I have written a couple of posts here and here about the problems and dangers of using Power Query with Power Pivot. Well I am very pleased to say that I now fully understand the problem, how it is caused and how it can be avoided.
Edit: Nov ’15. Microsoft has released a fix to prevent this problem occurring.
First a Clear Statement of the Problem
You use Power Query to create a table and load it into Power Pivot. You only load a subset of columns to start with.
All is fine for a while and you create a whole lot of DAX formulae – life is sweet. You add new rows to your Power Query Table and refresh the data into Power Pivot – not a care in the world.
Then one day you need to make a change in Power Query (eg to bring in another column of data that you left out originally). You go into Power Query and make a change to your table to bring in a new column.
You save, close and load and then BAM – you get the following dreaded error message. You didn’t even see it coming before it hit you right between the eyes.
Exception occurred. (Exception from HRESULT: 0x80020009 (DISP_E_EXCEPTION))
The only option now is to remove the table from Power Pivot and then reload it. When you do this you lose all your relationships, all your measures in the table, all your calculated columns you created in the table (not that you should have any of those – right?!)
What causes this?
It is very easy to prevent this happening if you know what causes it. This is one of the many high value things I learnt at the PASS BA Conference in San Jose in April 2015 (in 2 separate sessions – one by Chris Webb and one by Miguel Llopis) . So what causes the problem? The issue is caused when you make structural changes to the table in BOTH Power Query and Power Pivot.
Let’s work through the problem.
When you first load data from Power Query into Power Pivot, a ‘connection’ between to the 2 applications is created. You can see this connection from inside Excel on the Data Tab. See example below. Note how the connection string can be selected with the mouse.

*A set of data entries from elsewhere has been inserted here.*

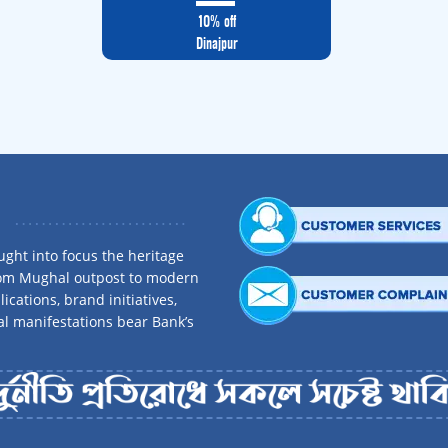
10% off
Dinajpur
ght into focus the heritage
rom Mughal outpost to modern
ications, brand initiatives,
al manifestations bear Bank’s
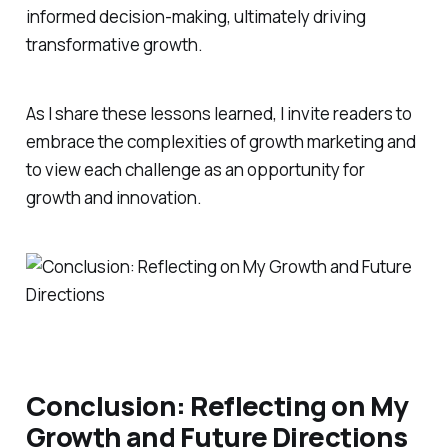
informed decision-making, ultimately driving
transformative growth.
As I share these lessons learned, I invite readers to
embrace the complexities of growth marketing and
to view each challenge as an opportunity for
growth and innovation.
Conclusion: Reflecting on My
Growth and Future Directions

Then you innocently make a change in Power Pivot without realising it is a problem
This is where the real problem is caused. If you make ANY CHANGES inside of Power Pivot to the structure of the original Power Query table, then Power Pivot will change the connection from being “editable” to being “read only”. If you then try to make any structural changes to Power Query AFTER the connection is set to read only, this error is then triggered. Once the connection is read only, the only thing you can do is “refresh” the model to add new rows of data. No further structural changes can be made to the table in Power Query after the connection is set to ‘read only’.

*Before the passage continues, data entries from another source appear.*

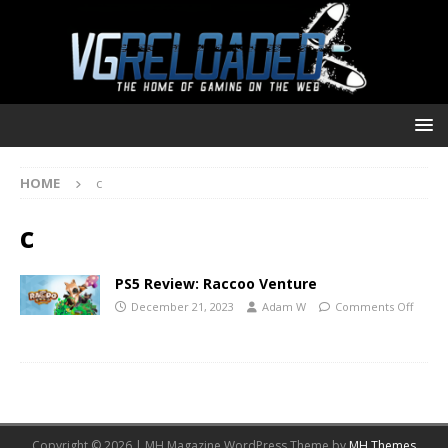
HOME
c
c
PS5 Review: Raccoo Venture
December 21, 2023
Adam W
Comments Off
Copyright © 2026 | MH Magazine WordPress Theme by
MH Themes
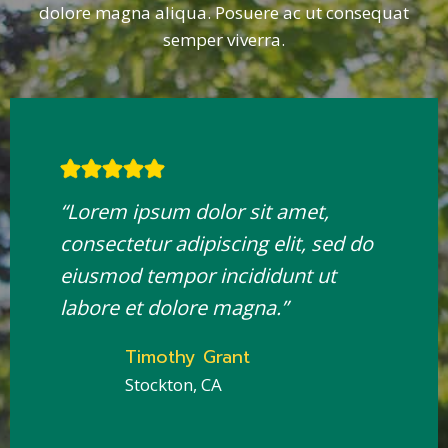
dolore magna aliqua. Posuere ac ut consequat
semper viverra.
“Lorem ipsum dolor sit amet,
consectetur adipiscing elit, sed do
eiusmod tempor incididunt ut
labore et dolore magna.”
Timothy Grant
Stockton, CA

All of the following changes in Power Pivot will trigger the problem (careful, there may be more).
- Changing the table name in Power Pivot
- Changing an imported Column Name in Power Pivot
- Deleting a column in Power Pivot
Note that it is quite OK to create a calculated column inside of Power Pivot (although I wouldn’t recommended it – that is what Power Query is for).
And a big part of the problem is that you make the change inside of Power Pivot and you don’t even realise there is a problem – there is nothing to warn you or tell you that the connection has been changed to read only. It could be weeks or months later that you make the change to Power Query and trigger the dreaded message. By this time you have completely forgotten about the change you innocently made in Power Pivot.
So how do you know if you have a problem?
So by the time you get to this point, you probably realise that you may already have a problem that you don’t know about. To check, you need to take a look at the connection string between Power Query and Power Pivot. The easiest way to do this is is to goto ExcelDataConnectionsPropertiesDefinition and check the connection string (just like the example in the previous image). If you see that the connection string is ‘greyed out’ – ie not selectable and also there is a message stating properties can’t be changed, then this confirms you have a problem and it is already too late.
Time to move on with confidence
I have to say that since I have learnt the problem, I have re-engaged with Power Query like never before. I now use Power Query with confidence as a data provider to Power Pivot and I have not had 1 single instance of a problem since. The simple solution is to never ever make any changes inside Power Pivot to a table you have imported from Power Query. Take this precaution and you will never have a problem again. You can make all the changes you need directly in Power Query as long as you only use Power Query and never make structural table changes in Power Pivot. There is nothing you can’t do in Power Query anyway, so this is not a limitation in any way.
I hope this post will give you the confidence to do the same.